WHAT THE TASK ASKS:
Quote the CafeHusky forum page word for word, starting with the words "Unfortunately, the new" and stopping after "change over time.".

PROVIDED PASSAGE:
_ _ _ _ _ _ _
• Husqvarna Motorcycles Made In Sweden - About 1988 and older

  • Hi everyone,

    As you all know, Coffee (Dean) passed away a couple of years ago. I am Dean's ex-wife's husband and happen to have spent my career in tech. Over the years, I occasionally helped Dean with various tech issues.

    When he passed, I worked with his kids to gather the necessary credentials to keep this site running. Since then (and for however long they worked with Coffee), Woodschick and Dirtdame have been maintaining the site and covering the costs. Without their hard work and financial support, CafeHusky would have been lost.

    Over the past couple of weeks, I’ve been working to migrate the site to a free cloud compute instance so that Woodschick and Dirtdame no longer have to fund it. At the same time, I’ve updated the site to a current version of XenForo (the discussion software it runs on). The previous version was outdated and no longer supported.

    Unfortunately, the new software version doesn’t support importing the old site’s styles, so for now, you’ll see the XenForo default style. This may change over time.

    Coffee didn’t document the work he did on the site, so I’ve been digging through the old setup to understand how everything was running. There may still be things I’ve missed. One known issue is that email functionality is not yet working on the new site, but I hope to resolve this over time.

    Thanks for your patience and support!

400 Enduro single piston brembo help

cOrPsE

Husqvarna
A Class
As some of you know i recently got a 400 enduro that had been sitting for years and years. Luckily the person winterized it though. So everything is pretty much done, just need to buy an air filter. I just got done bleeding the brakes though and fluid came out so i know the master cylinder is good, but after the bleeding, the brakes still suck. They were bone dry btw as i said. I look at the pads when i hit the brake, and they do move but just barely. Any tips? Could it just be junk pads? I feel like this bike was barely ridden though so idk.
_ _ _ _ _ _ _
EXTRACTED ENTRIES:
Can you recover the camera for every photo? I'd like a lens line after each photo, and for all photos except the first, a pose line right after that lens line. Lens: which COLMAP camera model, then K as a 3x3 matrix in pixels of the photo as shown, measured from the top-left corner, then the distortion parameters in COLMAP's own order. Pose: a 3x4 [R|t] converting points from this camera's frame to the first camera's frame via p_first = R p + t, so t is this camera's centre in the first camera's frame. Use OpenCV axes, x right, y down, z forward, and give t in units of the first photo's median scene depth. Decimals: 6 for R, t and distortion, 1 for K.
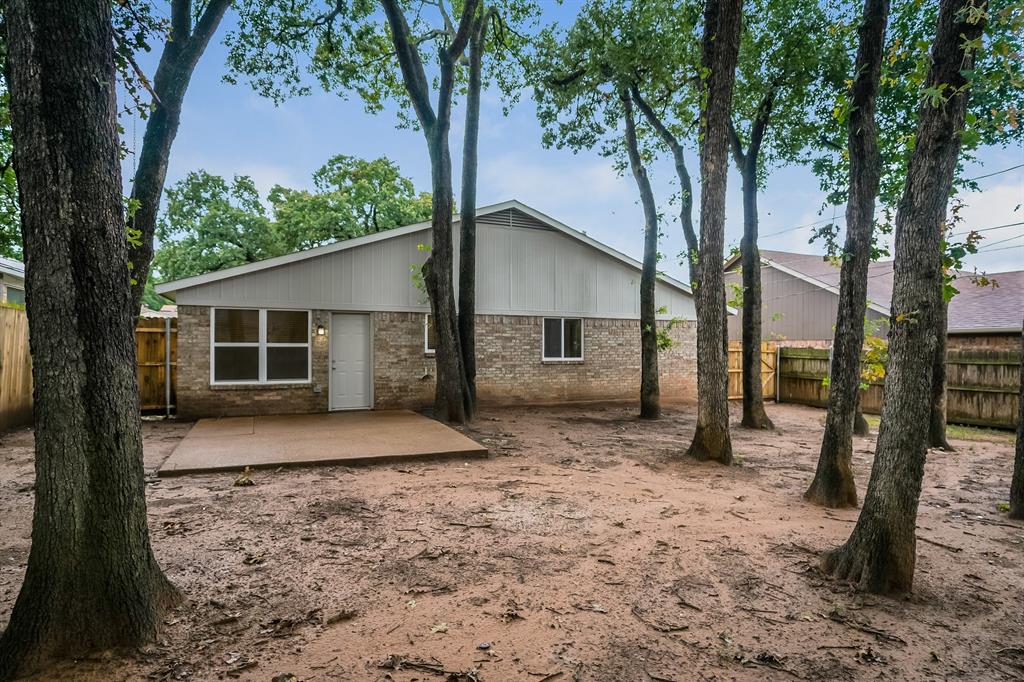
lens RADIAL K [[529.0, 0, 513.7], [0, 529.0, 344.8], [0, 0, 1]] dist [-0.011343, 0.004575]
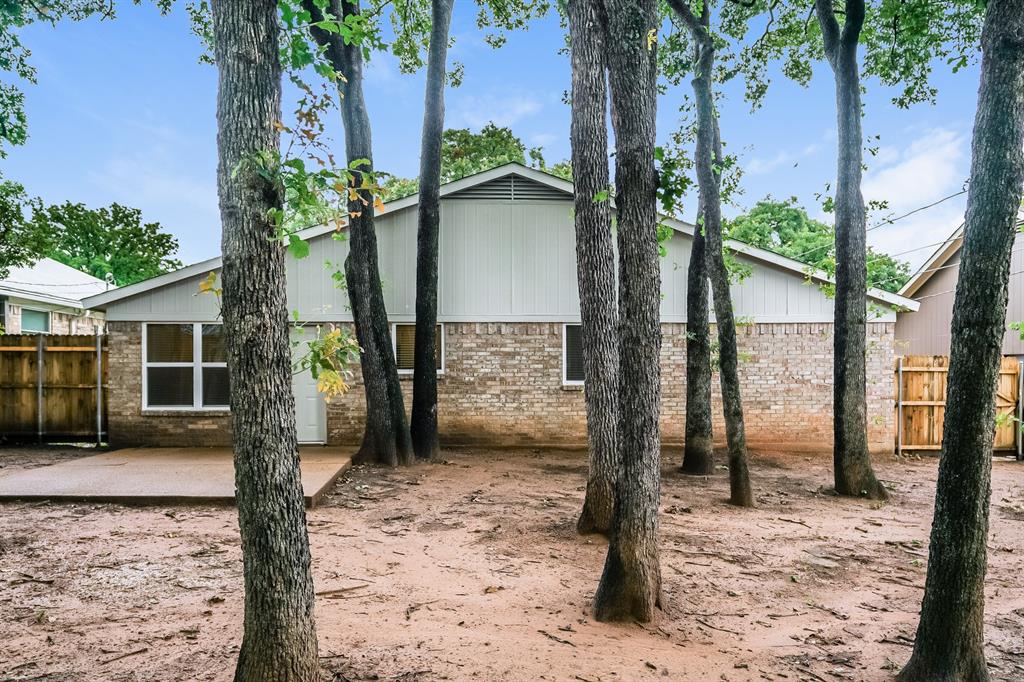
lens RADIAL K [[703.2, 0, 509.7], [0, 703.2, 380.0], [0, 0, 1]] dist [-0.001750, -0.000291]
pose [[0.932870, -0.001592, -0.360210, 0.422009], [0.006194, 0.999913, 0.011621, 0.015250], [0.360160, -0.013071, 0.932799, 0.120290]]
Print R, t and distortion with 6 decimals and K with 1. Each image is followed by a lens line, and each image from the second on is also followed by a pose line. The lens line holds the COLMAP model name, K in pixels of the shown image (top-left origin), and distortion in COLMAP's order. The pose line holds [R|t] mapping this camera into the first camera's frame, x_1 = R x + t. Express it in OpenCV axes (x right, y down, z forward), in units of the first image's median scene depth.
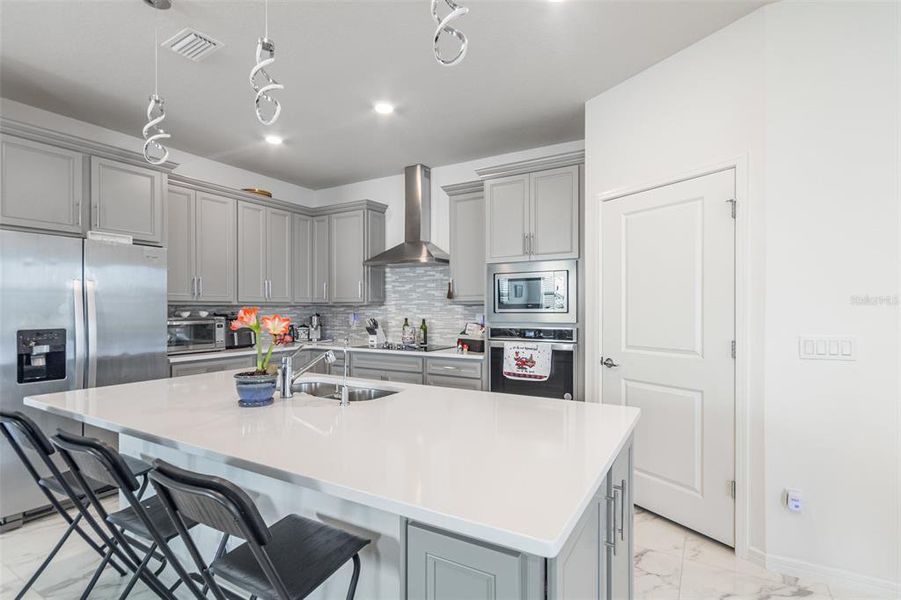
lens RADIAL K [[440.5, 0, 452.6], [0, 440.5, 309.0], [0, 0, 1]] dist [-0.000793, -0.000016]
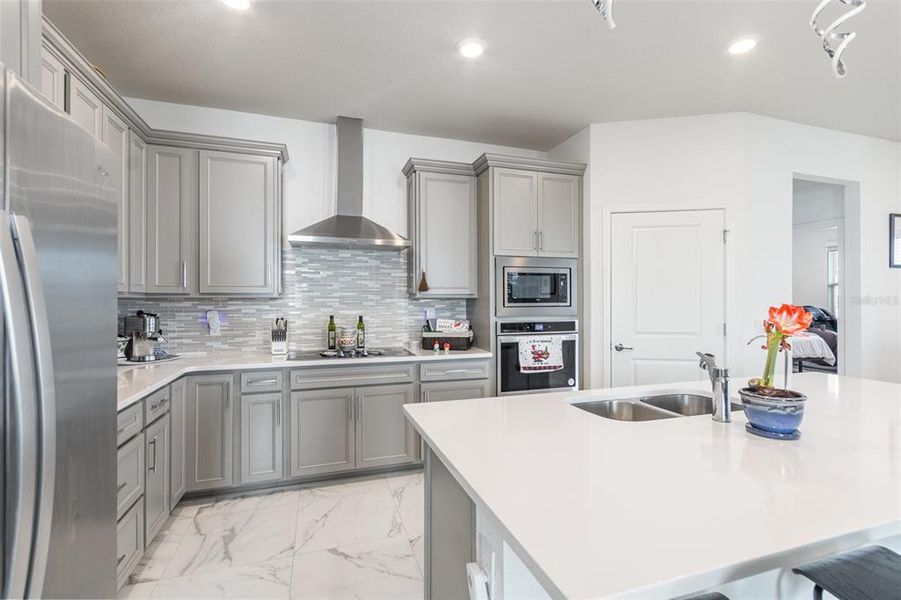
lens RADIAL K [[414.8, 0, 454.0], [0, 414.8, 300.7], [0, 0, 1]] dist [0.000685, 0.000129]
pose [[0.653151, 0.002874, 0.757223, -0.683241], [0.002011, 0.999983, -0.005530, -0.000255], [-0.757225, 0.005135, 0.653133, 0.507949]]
_ _ _ _ _ _ _
EXPECTED OUTPUT:
Unfortunately, the new software version doesn’t support importing the old site’s styles, so for now, you’ll see the XenForo default style. This may change over time.